• DATA EXCERPTS:

☆ ☆ ☆ ☆ ☆

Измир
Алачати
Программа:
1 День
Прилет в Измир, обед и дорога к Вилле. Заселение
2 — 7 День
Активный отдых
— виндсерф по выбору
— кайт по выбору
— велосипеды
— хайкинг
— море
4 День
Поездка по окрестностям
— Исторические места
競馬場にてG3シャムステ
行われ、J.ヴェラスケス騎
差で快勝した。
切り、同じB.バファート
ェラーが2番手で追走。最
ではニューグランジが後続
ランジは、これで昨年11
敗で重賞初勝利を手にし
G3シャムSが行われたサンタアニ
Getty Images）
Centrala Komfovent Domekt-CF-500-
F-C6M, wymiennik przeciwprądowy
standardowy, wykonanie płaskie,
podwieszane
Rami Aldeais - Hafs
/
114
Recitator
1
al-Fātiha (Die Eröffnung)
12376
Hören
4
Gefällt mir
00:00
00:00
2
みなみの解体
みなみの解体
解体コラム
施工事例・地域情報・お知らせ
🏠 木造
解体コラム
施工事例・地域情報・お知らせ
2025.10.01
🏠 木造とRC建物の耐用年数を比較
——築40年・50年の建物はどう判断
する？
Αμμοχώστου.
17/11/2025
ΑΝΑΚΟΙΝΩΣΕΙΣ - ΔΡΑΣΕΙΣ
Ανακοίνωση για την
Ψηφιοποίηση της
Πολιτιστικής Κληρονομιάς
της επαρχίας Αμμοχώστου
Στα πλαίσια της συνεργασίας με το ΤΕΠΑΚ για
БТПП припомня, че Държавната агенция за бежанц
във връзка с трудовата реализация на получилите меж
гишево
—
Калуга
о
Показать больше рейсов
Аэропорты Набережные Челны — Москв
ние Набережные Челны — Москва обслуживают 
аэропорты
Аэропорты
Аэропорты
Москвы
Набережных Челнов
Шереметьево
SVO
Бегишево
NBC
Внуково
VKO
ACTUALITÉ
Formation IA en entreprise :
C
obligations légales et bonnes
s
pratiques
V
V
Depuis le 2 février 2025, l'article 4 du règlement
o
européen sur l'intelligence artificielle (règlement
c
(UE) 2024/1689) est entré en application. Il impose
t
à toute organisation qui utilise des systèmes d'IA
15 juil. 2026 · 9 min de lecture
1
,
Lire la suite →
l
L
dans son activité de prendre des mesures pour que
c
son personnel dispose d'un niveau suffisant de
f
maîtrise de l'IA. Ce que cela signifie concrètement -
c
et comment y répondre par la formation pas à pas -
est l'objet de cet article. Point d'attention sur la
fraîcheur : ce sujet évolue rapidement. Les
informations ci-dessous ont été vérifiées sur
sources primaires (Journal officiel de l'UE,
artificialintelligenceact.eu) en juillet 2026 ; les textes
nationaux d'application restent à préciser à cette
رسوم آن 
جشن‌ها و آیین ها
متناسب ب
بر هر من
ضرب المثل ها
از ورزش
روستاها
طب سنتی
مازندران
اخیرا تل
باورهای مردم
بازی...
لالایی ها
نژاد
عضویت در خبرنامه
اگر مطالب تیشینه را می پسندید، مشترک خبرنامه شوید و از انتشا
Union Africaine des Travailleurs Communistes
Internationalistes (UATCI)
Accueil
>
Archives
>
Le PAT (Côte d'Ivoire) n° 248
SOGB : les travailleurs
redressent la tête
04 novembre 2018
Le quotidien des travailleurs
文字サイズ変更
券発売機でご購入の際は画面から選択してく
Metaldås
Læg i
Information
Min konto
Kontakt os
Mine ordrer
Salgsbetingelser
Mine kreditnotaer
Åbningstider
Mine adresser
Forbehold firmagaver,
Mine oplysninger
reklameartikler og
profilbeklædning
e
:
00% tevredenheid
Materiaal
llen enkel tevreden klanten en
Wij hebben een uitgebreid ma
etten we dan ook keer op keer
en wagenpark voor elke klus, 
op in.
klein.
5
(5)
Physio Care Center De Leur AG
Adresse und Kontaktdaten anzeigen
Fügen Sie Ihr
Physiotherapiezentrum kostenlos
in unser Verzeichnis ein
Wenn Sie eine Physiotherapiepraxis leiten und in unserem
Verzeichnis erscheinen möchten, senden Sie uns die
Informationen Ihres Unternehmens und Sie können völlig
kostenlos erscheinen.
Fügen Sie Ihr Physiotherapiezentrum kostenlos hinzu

☆ ☆ ☆ ☆ ☆

• PROBLEM TO SOLVE: From the records above, copy only the lines starting with the line that holds "Le quotidien des travailleurs" and going on through the line that holds "in unser Verzeichnis ein", exactly as written.

• SOLUTION TO THIS PROBLEM:
Le quotidien des travailleurs
文字サイズ変更
券発売機でご購入の際は画面から選択してく
Metaldås
Læg i
Information
Min konto
Kontakt os
Mine ordrer
Salgsbetingelser
Mine kreditnotaer
Åbningstider
Mine adresser
Forbehold firmagaver,
Mine oplysninger
reklameartikler og
profilbeklædning
e
:
00% tevredenheid
Materiaal
llen enkel tevreden klanten en
Wij hebben een uitgebreid ma
etten we dan ook keer op keer
en wagenpark voor elke klus, 
op in.
klein.
5
(5)
Physio Care Center De Leur AG
Adresse und Kontaktdaten anzeigen
Fügen Sie Ihr
Physiotherapiezentrum kostenlos
in unser Verzeichnis ein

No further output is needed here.